(Aim of the task) Images within the entries are to be omitted; the remainder must be reproduced exactly.
START Data to process
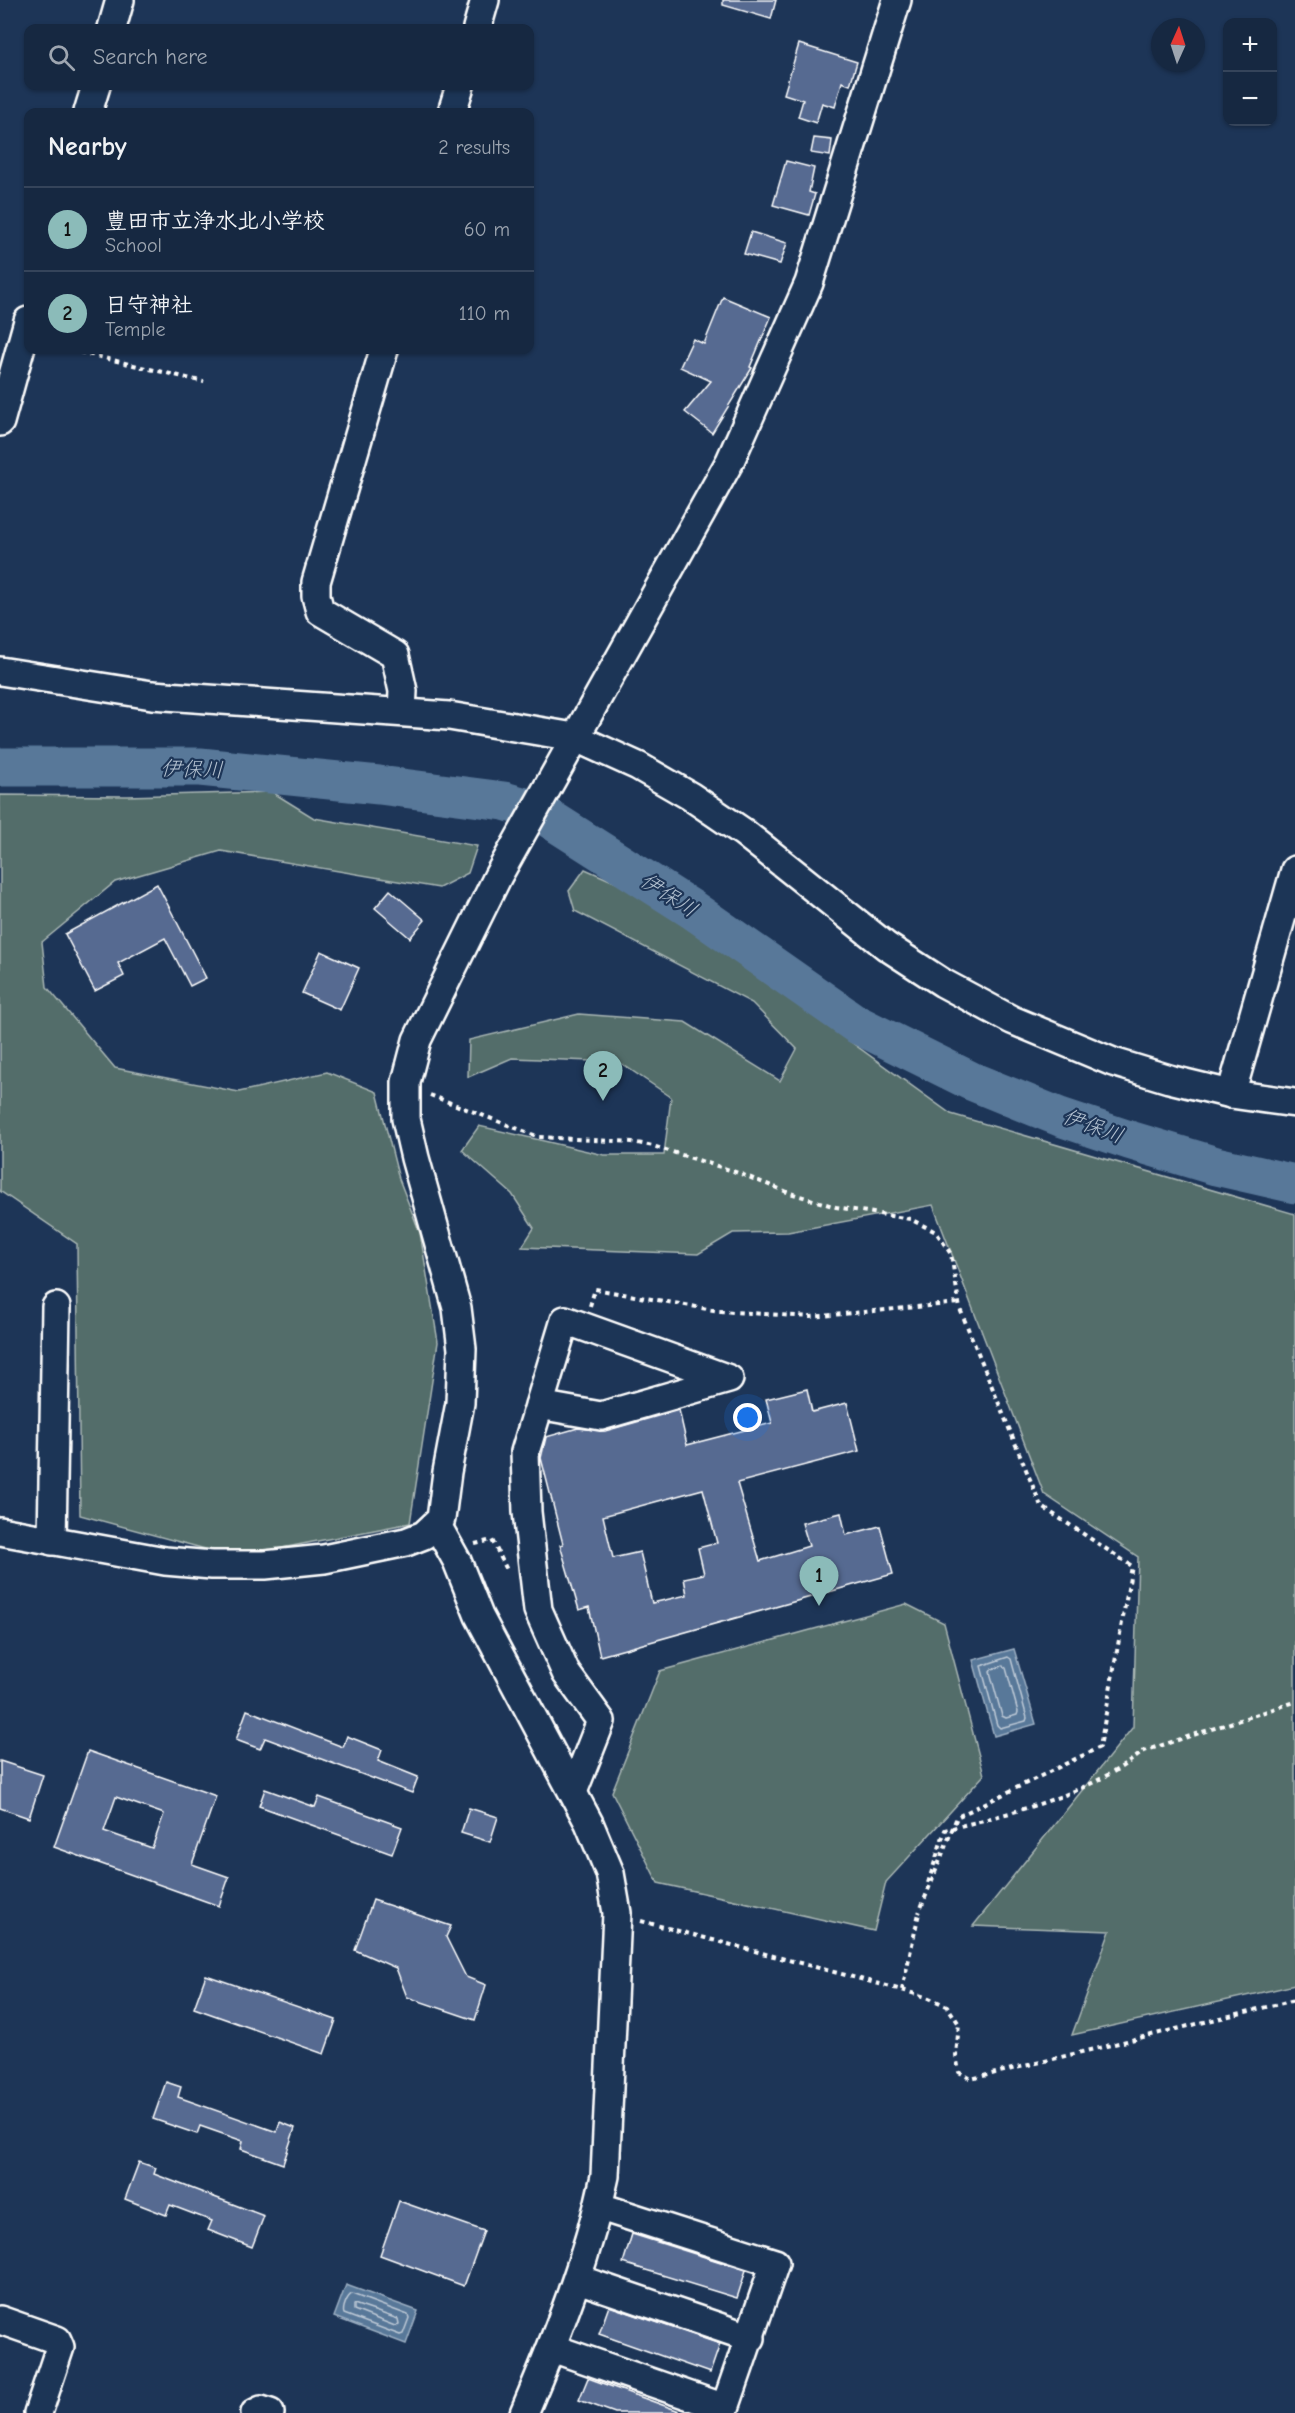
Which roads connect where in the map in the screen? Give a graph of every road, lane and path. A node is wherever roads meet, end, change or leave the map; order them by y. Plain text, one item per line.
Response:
1 (120, 0) edge
2 (485, 0) edge
3 (897, 0) edge
4 (113, 24) edge
5 (478, 24) edge
6 (95, 90) edge
7 (459, 90) edge
8 (89, 108) edge
9 (453, 108) edge
10 (24, 335) edge
11 (88, 354) edge
12 (383, 354) edge
13 (204, 382) dead end
14 (1, 417) edge
15 (0, 671) edge
16 (402, 712) junction
17 (569, 746) junction
18 (1295, 870) edge
19 (426, 1093) dead end
20 (1231, 1094) junction
21 (1295, 1103) edge
22 (595, 1289) dead end
23 (959, 1304) junction
24 (56, 1306) dead end
25 (539, 1405) junction
26 (437, 1525) junction
27 (0, 1531) edge
28 (52, 1541) junction
29 (1295, 1702) edge
30 (573, 1792) junction
31 (617, 1913) junction
32 (919, 1913) junction
33 (902, 1990) junction
34 (1295, 2000) edge
35 (598, 2210) junction
36 (578, 2279) junction
37 (0, 2320) edge
38 (751, 2338) junction
39 (552, 2348) junction
40 (38, 2413) edge
41 (255, 2413) edge
42 (270, 2413) edge
43 (524, 2413) edge

1 - 4 street
2 - 5 street
3 - 17 street
6 - 8 street
7 - 9 street
10 - 14 street
11 - 13 path
12 - 16 street
15 - 16 street
16 - 17 street
17 - 20 street
17 - 26 street
18 - 20 street
19 - 23 path
20 - 21 street
22 - 23 path
23 - 32 path
24 - 28 street
25 - 25 street
25 - 30 street
26 - 28 street
26 - 30 street
27 - 28 street
29 - 32 path
30 - 31 street
31 - 33 path
31 - 35 street
32 - 33 path
33 - 34 path
35 - 36 street
35 - 38 street
36 - 38 street
36 - 39 street
37 - 40 street
38 - 39 street
39 - 43 street
41 - 42 street

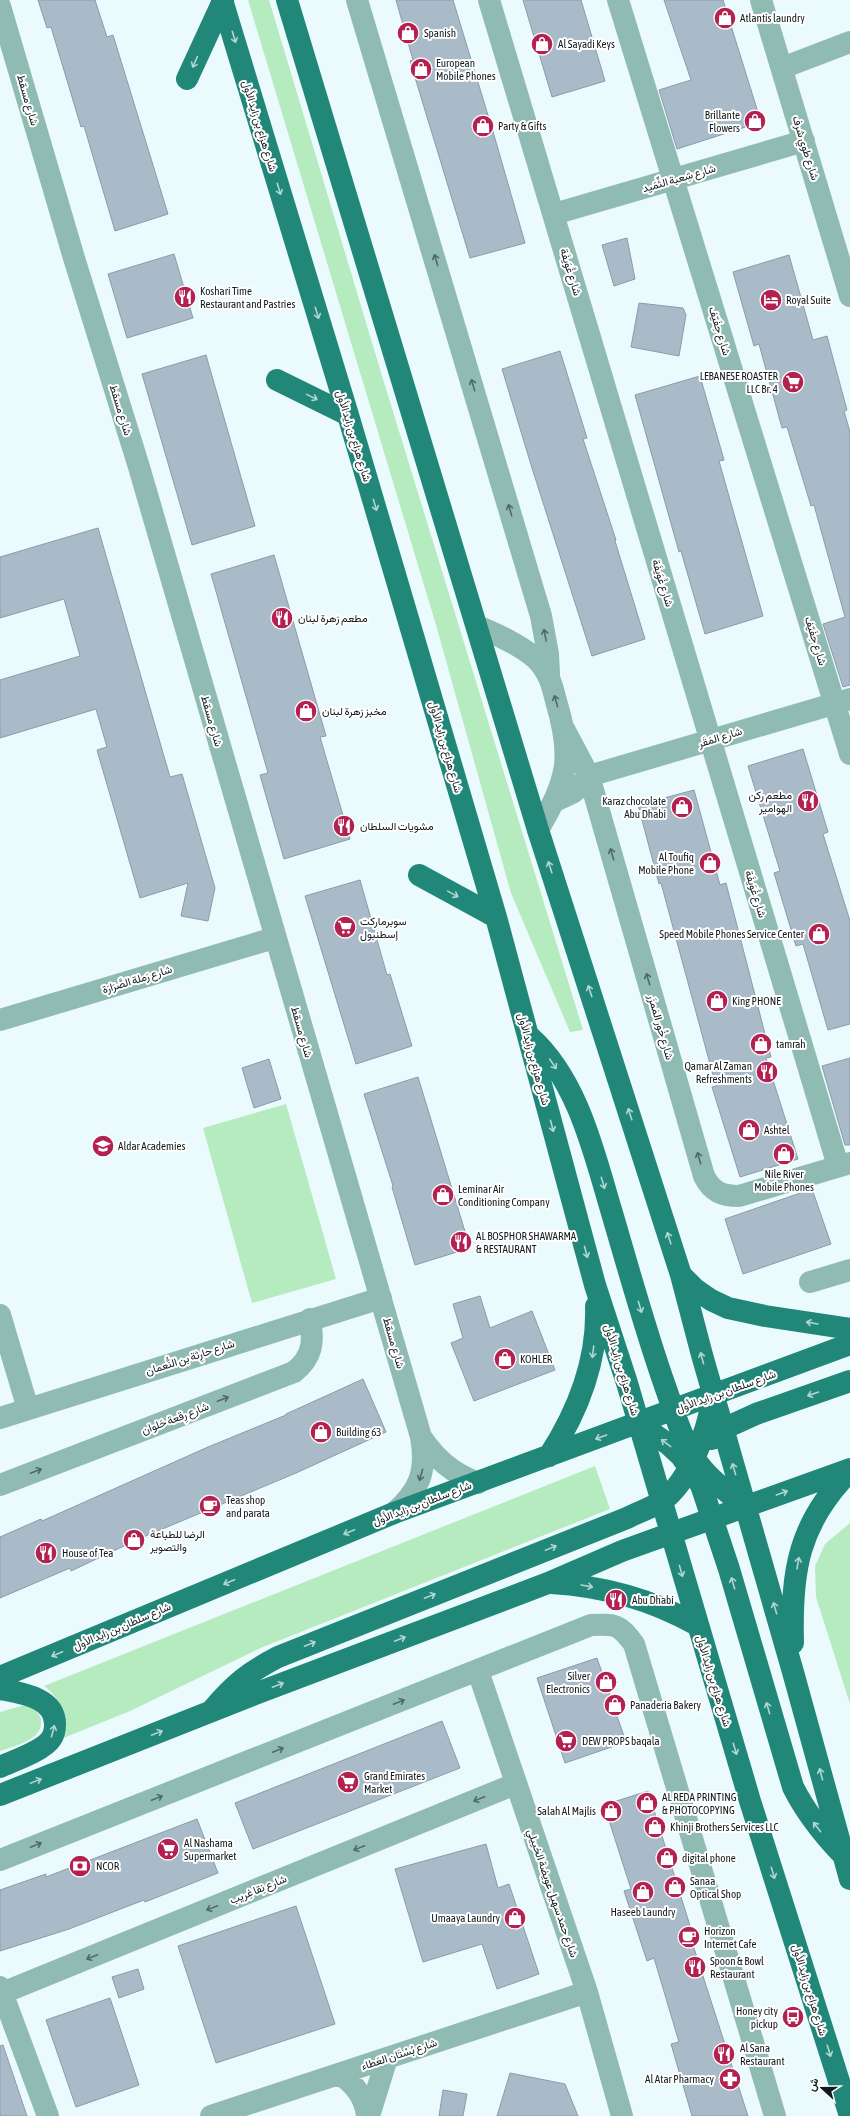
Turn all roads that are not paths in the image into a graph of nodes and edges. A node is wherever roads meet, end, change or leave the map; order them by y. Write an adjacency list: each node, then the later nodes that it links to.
1 (286, 0): 17 (main road)
2 (357, 0): 18 (street, one-way to 2)
3 (489, 0): 13 (street, شارع غُوَيفَة)
4 (618, 0): 12 (street, شارع حِفَيّف)
5 (761, 0): 9 (street, شارع طوي شرف)
6 (222, 1): 10 (main road, one-way to 10); 16 (main road, شارع هزاع بن زايد الأول, one-way to 16)
7 (0, 6): 28 (street, شارع مسقط)
8 (850, 42): 9 (street)
9 (782, 68): 11 (street, شارع طوي شرف)
10 (187, 79)
11 (804, 142): 12 (street, شارع شِعبة الثِّمَيد); 14 (street, شارع طوي شرف)
12 (674, 179): 13 (street, شارع شِعبة الثِّمَيد); 19 (street, شارع حِفَيّف)
13 (554, 214): 21 (street, شارع غُوَيفَة)
14 (850, 296)
15 (277, 380): 16 (main road, one-way to 16)
16 (348, 415): 27 (main road, شارع هزاع بن زايد الأول, one-way to 27)
17 (477, 626): 18 (street); 25 (main road)
18 (548, 674): 20 (street, one-way to 18)
19 (842, 701): 21 (street, شارع المَقَر); 22 (street, شارع حِفَيّف)
20 (564, 729): 23 (street, شارع خُور المَمزَر); 24 (street)
21 (710, 740): 23 (street, شارع المَقَر); 31 (street, شارع غُوَيفَة)
22 (850, 754)
23 (589, 776): 24 (street); 31 (street, شارع خُور المَمزَر, one-way to 23)
24 (555, 801): 25 (street)
25 (538, 830): 33 (main road, one-way to 25)
26 (419, 875): 27 (main road, one-way to 27)
27 (496, 917): 30 (main road, شارع هزاع بن زايد الأول)
28 (274, 938): 29 (street, شارع رَملة الصَّرَارَة); 36 (street, شارع مسقط)
29 (0, 1020)
30 (527, 1034): 35 (main road, شارع هزاع بن زايد الأول, one-way to 35); 44 (main road, one-way to 44)
31 (844, 1164)
32 (850, 1270): 34 (street)
33 (681, 1275): 39 (main road, one-way to 33); 42 (main road, one-way to 33)
34 (810, 1282)
35 (595, 1285): 46 (main road, شارع هزاع بن زايد الأول); 49 (main road, one-way to 49)
36 (381, 1298): 38 (street, شارع حارِثة بن النُّعمان); 48 (street, شارع مسقط)
37 (0, 1315): 43 (street)
38 (310, 1319): 43 (street, شارع حارِثة بن النُّعمان); 53 (street, شارع رِقعة حَلوان, one-way to 38)
39 (850, 1329)
40 (850, 1344): 42 (main road, شارع سلطان بن زايد الأول)
41 (850, 1382): 47 (main road, one-way to 47)
42 (713, 1395): 44 (main road, شارع سلطان بن زايد الأول); 47 (main road); 50 (main road)
43 (28, 1409): 45 (street, شارع حارِثة بن النُّعمان)
44 (674, 1410): 46 (main road, شارع سلطان بن زايد الأول); 50 (main road)
45 (0, 1418)
46 (638, 1423): 49 (main road, شارع سلطان بن زايد الأول, one-way to 49); 50 (main road, one-way to 46); 54 (main road, شارع هزاع بن زايد الأول)
47 (723, 1428): 50 (main road); 55 (main road, one-way to 47)
48 (421, 1437): 52 (street, شارع مسقط); 56 (street, شارع مسقط, one-way to 56)
49 (549, 1456): 52 (main road, شارع سلطان بن زايد الأول)
50 (693, 1463): 54 (main road); 55 (main road); 57 (main road); 58 (main road)
51 (850, 1470): 55 (main road, one-way to 51); 62 (main road, one-way to 51)
52 (478, 1483): 56 (main road, شارع سلطان بن زايد الأول)
53 (0, 1485)
54 (661, 1502): 58 (main road, شارع هزاع بن زايد الأول); 65 (main road, one-way to 54)
55 (745, 1507): 57 (main road); 62 (main road, one-way to 55)
56 (394, 1513): 63 (main road, شارع سلطان بن زايد الأول, one-way to 63)
57 (712, 1518): 58 (main road); 69 (main road, one-way to 57)
58 (670, 1534): 59 (main road); 60 (main road, شارع هزاع بن زايد الأول, one-way to 60)
59 (548, 1583): 60 (main road, one-way to 60); 65 (main road, one-way to 59)
60 (697, 1625): 81 (main road, شارع هزاع بن زايد الأول, one-way to 81)
61 (478, 1671): 67 (street, شارع حمد سهيل عويضة الخييلي); 70 (street, one-way to 61); 80 (street)
62 (793, 1672): 69 (main road, one-way to 62)
63 (0, 1678)
64 (0, 1689): 66 (main road, one-way to 64)
65 (210, 1712): 68 (main road, one-way to 65)
66 (0, 1767)
67 (515, 1784): 72 (street, شارع نِقا غِريب, one-way to 72); 73 (street, شارع حمد سهيل عويضة الخييلي)
68 (0, 1795)
69 (844, 1856): 71 (main road)
70 (0, 1860)
71 (850, 1879)
72 (1, 1991): 76 (street)
73 (587, 1992): 74 (street, شارع بُسْتَان العَطاء); 79 (street, شارع حمد سهيل عويضة الخييلي)
74 (387, 2058): 75 (street, شارع بُسْتَان العَطاء); 78 (street)
75 (339, 2074): 77 (street, شارع بُسْتَان العَطاء); 78 (street)
76 (48, 2116)
77 (211, 2116)
78 (368, 2116)
79 (622, 2116)
80 (775, 2116)
81 (850, 2116)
END Data to process
(Task output)
Which roads connect where in the map in the screen? Give a graph of every road, lane and path. A node is wherever roads meet, end, change or leave the map; order them by y. Plain text, one item per line.
Response:
1 (120, 0) edge
2 (485, 0) edge
3 (897, 0) edge
4 (113, 24) edge
5 (478, 24) edge
6 (95, 90) edge
7 (459, 90) edge
8 (89, 108) edge
9 (453, 108) edge
10 (24, 335) edge
11 (88, 354) edge
12 (383, 354) edge
13 (204, 382) dead end
14 (1, 417) edge
15 (0, 671) edge
16 (402, 712) junction
17 (569, 746) junction
18 (1295, 870) edge
19 (426, 1093) dead end
20 (1231, 1094) junction
21 (1295, 1103) edge
22 (595, 1289) dead end
23 (959, 1304) junction
24 (56, 1306) dead end
25 (539, 1405) junction
26 (437, 1525) junction
27 (0, 1531) edge
28 (52, 1541) junction
29 (1295, 1702) edge
30 (573, 1792) junction
31 (617, 1913) junction
32 (919, 1913) junction
33 (902, 1990) junction
34 (1295, 2000) edge
35 (598, 2210) junction
36 (578, 2279) junction
37 (0, 2320) edge
38 (751, 2338) junction
39 (552, 2348) junction
40 (38, 2413) edge
41 (255, 2413) edge
42 (270, 2413) edge
43 (524, 2413) edge

1 - 4 street
2 - 5 street
3 - 17 street
6 - 8 street
7 - 9 street
10 - 14 street
11 - 13 path
12 - 16 street
15 - 16 street
16 - 17 street
17 - 20 street
17 - 26 street
18 - 20 street
19 - 23 path
20 - 21 street
22 - 23 path
23 - 32 path
24 - 28 street
25 - 25 street
25 - 30 street
26 - 28 street
26 - 30 street
27 - 28 street
29 - 32 path
30 - 31 street
31 - 33 path
31 - 35 street
32 - 33 path
33 - 34 path
35 - 36 street
35 - 38 street
36 - 38 street
36 - 39 street
37 - 40 street
38 - 39 street
39 - 43 street
41 - 42 street

Turn all roads that are not paths in the image into a graph of nodes and edges. A node is wherever roads meet, end, change or leave the map; order them by y. Write an adjacency list: each node, then the later nodes that it links to.
1 (286, 0): 17 (main road)
2 (357, 0): 18 (street, one-way to 2)
3 (489, 0): 13 (street, شارع غُوَيفَة)
4 (618, 0): 12 (street, شارع حِفَيّف)
5 (761, 0): 9 (street, شارع طوي شرف)
6 (222, 1): 10 (main road, one-way to 10); 16 (main road, شارع هزاع بن زايد الأول, one-way to 16)
7 (0, 6): 28 (street, شارع مسقط)
8 (850, 42): 9 (street)
9 (782, 68): 11 (street, شارع طوي شرف)
10 (187, 79)
11 (804, 142): 12 (street, شارع شِعبة الثِّمَيد); 14 (street, شارع طوي شرف)
12 (674, 179): 13 (street, شارع شِعبة الثِّمَيد); 19 (street, شارع حِفَيّف)
13 (554, 214): 21 (street, شارع غُوَيفَة)
14 (850, 296)
15 (277, 380): 16 (main road, one-way to 16)
16 (348, 415): 27 (main road, شارع هزاع بن زايد الأول, one-way to 27)
17 (477, 626): 18 (street); 25 (main road)
18 (548, 674): 20 (street, one-way to 18)
19 (842, 701): 21 (street, شارع المَقَر); 22 (street, شارع حِفَيّف)
20 (564, 729): 23 (street, شارع خُور المَمزَر); 24 (street)
21 (710, 740): 23 (street, شارع المَقَر); 31 (street, شارع غُوَيفَة)
22 (850, 754)
23 (589, 776): 24 (street); 31 (street, شارع خُور المَمزَر, one-way to 23)
24 (555, 801): 25 (street)
25 (538, 830): 33 (main road, one-way to 25)
26 (419, 875): 27 (main road, one-way to 27)
27 (496, 917): 30 (main road, شارع هزاع بن زايد الأول)
28 (274, 938): 29 (street, شارع رَملة الصَّرَارَة); 36 (street, شارع مسقط)
29 (0, 1020)
30 (527, 1034): 35 (main road, شارع هزاع بن زايد الأول, one-way to 35); 44 (main road, one-way to 44)
31 (844, 1164)
32 (850, 1270): 34 (street)
33 (681, 1275): 39 (main road, one-way to 33); 42 (main road, one-way to 33)
34 (810, 1282)
35 (595, 1285): 46 (main road, شارع هزاع بن زايد الأول); 49 (main road, one-way to 49)
36 (381, 1298): 38 (street, شارع حارِثة بن النُّعمان); 48 (street, شارع مسقط)
37 (0, 1315): 43 (street)
38 (310, 1319): 43 (street, شارع حارِثة بن النُّعمان); 53 (street, شارع رِقعة حَلوان, one-way to 38)
39 (850, 1329)
40 (850, 1344): 42 (main road, شارع سلطان بن زايد الأول)
41 (850, 1382): 47 (main road, one-way to 47)
42 (713, 1395): 44 (main road, شارع سلطان بن زايد الأول); 47 (main road); 50 (main road)
43 (28, 1409): 45 (street, شارع حارِثة بن النُّعمان)
44 (674, 1410): 46 (main road, شارع سلطان بن زايد الأول); 50 (main road)
45 (0, 1418)
46 (638, 1423): 49 (main road, شارع سلطان بن زايد الأول, one-way to 49); 50 (main road, one-way to 46); 54 (main road, شارع هزاع بن زايد الأول)
47 (723, 1428): 50 (main road); 55 (main road, one-way to 47)
48 (421, 1437): 52 (street, شارع مسقط); 56 (street, شارع مسقط, one-way to 56)
49 (549, 1456): 52 (main road, شارع سلطان بن زايد الأول)
50 (693, 1463): 54 (main road); 55 (main road); 57 (main road); 58 (main road)
51 (850, 1470): 55 (main road, one-way to 51); 62 (main road, one-way to 51)
52 (478, 1483): 56 (main road, شارع سلطان بن زايد الأول)
53 (0, 1485)
54 (661, 1502): 58 (main road, شارع هزاع بن زايد الأول); 65 (main road, one-way to 54)
55 (745, 1507): 57 (main road); 62 (main road, one-way to 55)
56 (394, 1513): 63 (main road, شارع سلطان بن زايد الأول, one-way to 63)
57 (712, 1518): 58 (main road); 69 (main road, one-way to 57)
58 (670, 1534): 59 (main road); 60 (main road, شارع هزاع بن زايد الأول, one-way to 60)
59 (548, 1583): 60 (main road, one-way to 60); 65 (main road, one-way to 59)
60 (697, 1625): 81 (main road, شارع هزاع بن زايد الأول, one-way to 81)
61 (478, 1671): 67 (street, شارع حمد سهيل عويضة الخييلي); 70 (street, one-way to 61); 80 (street)
62 (793, 1672): 69 (main road, one-way to 62)
63 (0, 1678)
64 (0, 1689): 66 (main road, one-way to 64)
65 (210, 1712): 68 (main road, one-way to 65)
66 (0, 1767)
67 (515, 1784): 72 (street, شارع نِقا غِريب, one-way to 72); 73 (street, شارع حمد سهيل عويضة الخييلي)
68 (0, 1795)
69 (844, 1856): 71 (main road)
70 (0, 1860)
71 (850, 1879)
72 (1, 1991): 76 (street)
73 (587, 1992): 74 (street, شارع بُسْتَان العَطاء); 79 (street, شارع حمد سهيل عويضة الخييلي)
74 (387, 2058): 75 (street, شارع بُسْتَان العَطاء); 78 (street)
75 (339, 2074): 77 (street, شارع بُسْتَان العَطاء); 78 (street)
76 (48, 2116)
77 (211, 2116)
78 (368, 2116)
79 (622, 2116)
80 (775, 2116)
81 (850, 2116)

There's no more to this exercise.